TASK →
Return each line of the entries that holds the string "أميرة".

DATA EXCERPTS →

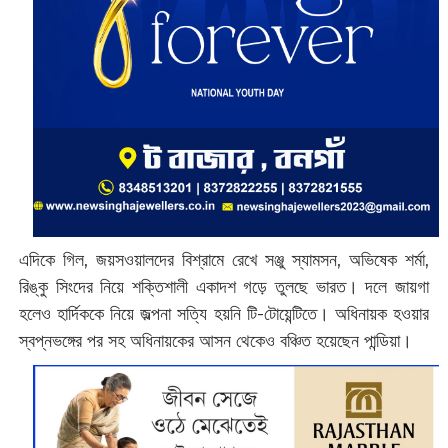
এদিকে গিল, জয়সওয়ালদের বিশ্রামে রেখে সঞ্জু স্যামসন, অভিষেক শর্মা,
রিঙ্কু সিংদের নিয়ে শক্তিশালী একাদশ গড়ে তুলছে ভারত। দলে জায়গা
হলেও হার্দিককে নিয়ে জল্পনা সত্যি হয়নি টি-টোয়েন্টিতে। অধিনায়ক হওয়ার
স্বপ্নভঙ্গের পর সহ অধিনায়কের আসন থেকেও বঞ্চিত হয়েছেন পান্ডিয়া।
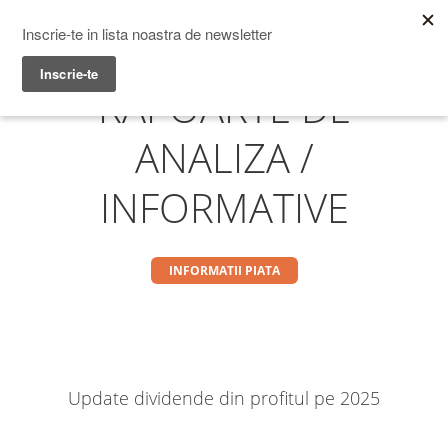
Prime Transaction
Menu
RAPOARTE DE
ANALIZA /
INFORMATIVE
INFORMATII PIATA
Update dividende din profitul pe 2025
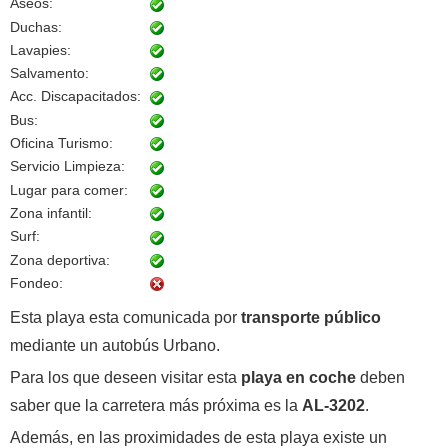
Aseos:
Duchas:
Lavapies:
Salvamento:
Acc. Discapacitados:
Bus:
Oficina Turismo:
Servicio Limpieza:
Lugar para comer:
Zona infantil:
Surf:
Zona deportiva:
Fondeo:
Esta playa esta comunicada por
transporte público
mediante un autobús Urbano.
Para los que deseen visitar esta
playa en coche
deben
saber que la carretera más próxima es la
AL-3202
.
Además, en las proximidades de esta playa existe un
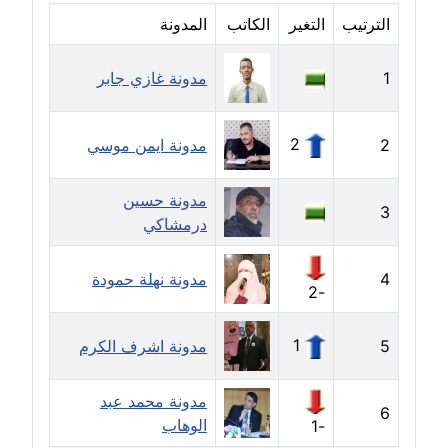
الترتيب
التغير
الكاتب
المدونة
مدونة أمل منشاوي
موقوف
1
مدونة غازي جابر
مدونة أميرة اسماعيل
عاملة
2
2
مدونة ايمن موسي
مدونة أميرة رفعت
عاملة
مدونة حسين
3
درمشاكي
مدونة أميرة محمود
عاملة
4
مدونة نهلة حمودة
-2
مدونة انجي مطاوع
1
5
عاملة
مدونة اشرف الكرم
مدونة آيات القاضي
مدونة محمد عبد
6
عاملة
الوهاب
-1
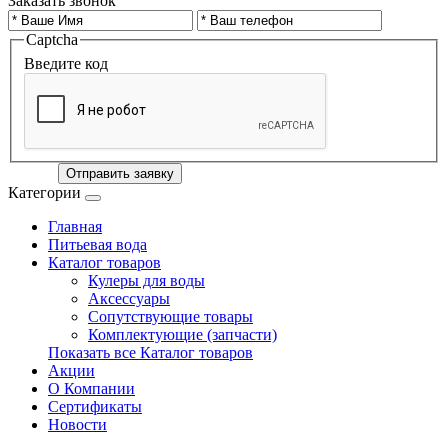
Заказать звонок
Captcha
Введите код
Отправить заявку
Категории
Главная
Питьевая вода
Каталог товаров
Кулеры для воды
Аксессуары
Сопутствующие товары
Комплектующие (запчасти)
Показать все Каталог товаров
Акции
О Компании
Сертификаты
Новости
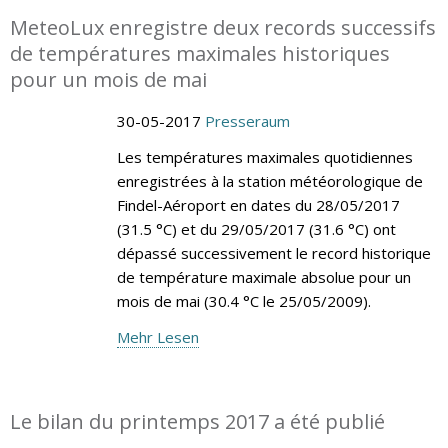
MeteoLux enregistre deux records successifs
de températures maximales historiques
pour un mois de mai
30-05-2017
Presseraum
Les températures maximales quotidiennes
enregistrées à la station météorologique de
Findel-Aéroport en dates du 28/05/2017
(31.5 °C) et du 29/05/2017 (31.6 °C) ont
dépassé successivement le record historique
de température maximale absolue pour un
mois de mai (30.4 °C le 25/05/2009).
Mehr Lesen
Le bilan du printemps 2017 a été publié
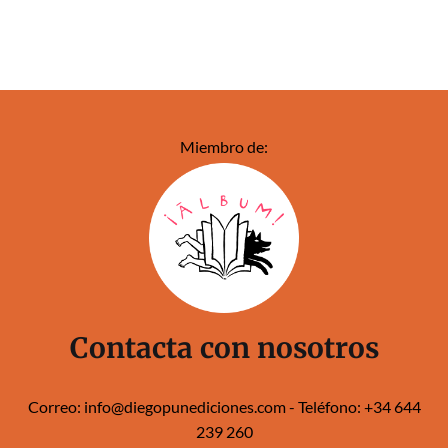
Miembro de:
Contacta con nosotros
Correo:
info@diegopunediciones.com
- Teléfono:
+34 644
239 260‬‬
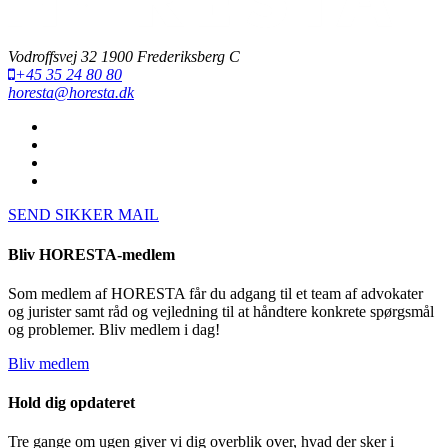
Vodroffsvej 32 1900 Frederiksberg C
+45 35 24 80 80
horesta@horesta.dk
SEND SIKKER MAIL
Bliv HORESTA-medlem
Som medlem af HORESTA får du adgang til et team af advokater
og jurister samt råd og vejledning til at håndtere konkrete spørgsmål
og problemer. Bliv medlem i dag!
Bliv medlem
Hold dig opdateret
Tre gange om ugen giver vi dig overblik over, hvad der sker i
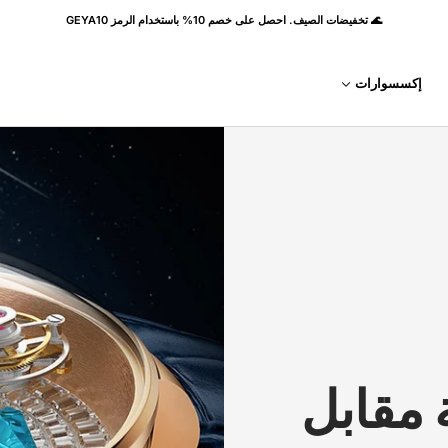
🌊 تخفيضات الصيف. احصل على خصم 10% باستخدام الرمز GEYA10
إكسسوارات
 مقابل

WRITTEN RESPONSE →
مدونة أميرة اسماعيل
مدونة أميرة رفعت
مدونة أميرة محمود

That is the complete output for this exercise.